Records from a dataset:
▬▬▬▬▬▬

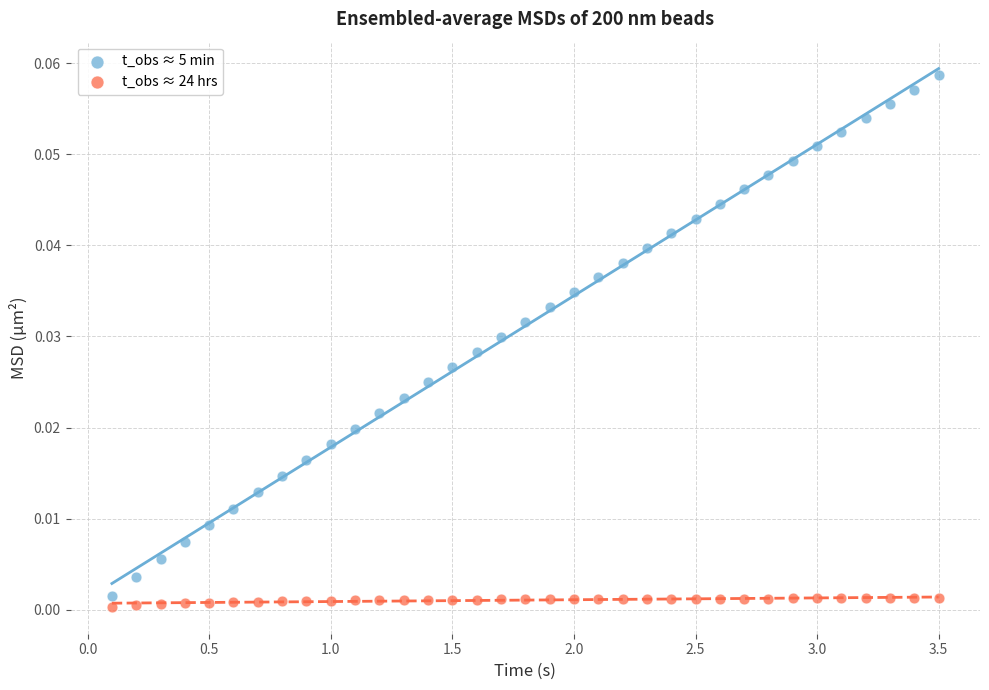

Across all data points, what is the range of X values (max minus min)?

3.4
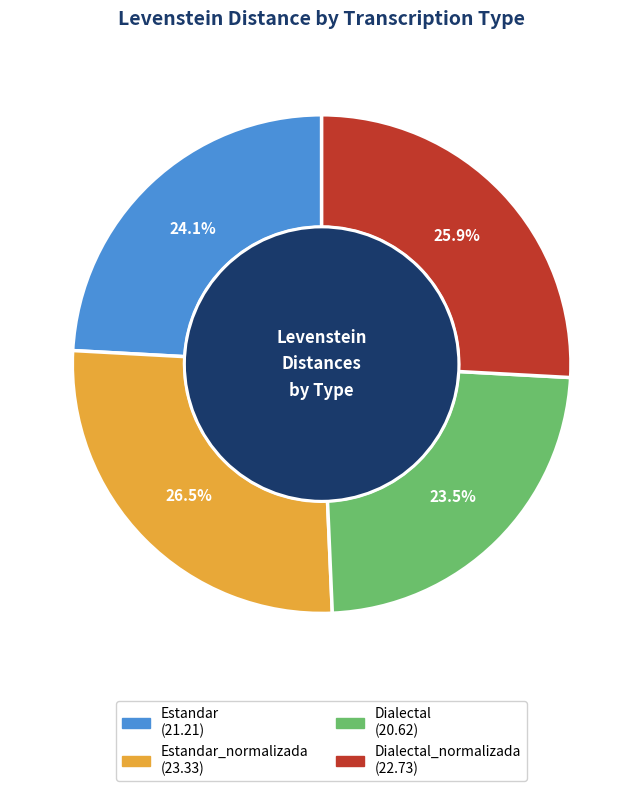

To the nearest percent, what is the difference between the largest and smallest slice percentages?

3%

▬▬▬▬▬▬

● Work request:
Transcribe every line of the records above word for word, leaving out the pictures.

● Task output:
Across all data points, what is the range of X values (max minus min)?

3.4

To the nearest percent, what is the difference between the largest and smallest slice percentages?

3%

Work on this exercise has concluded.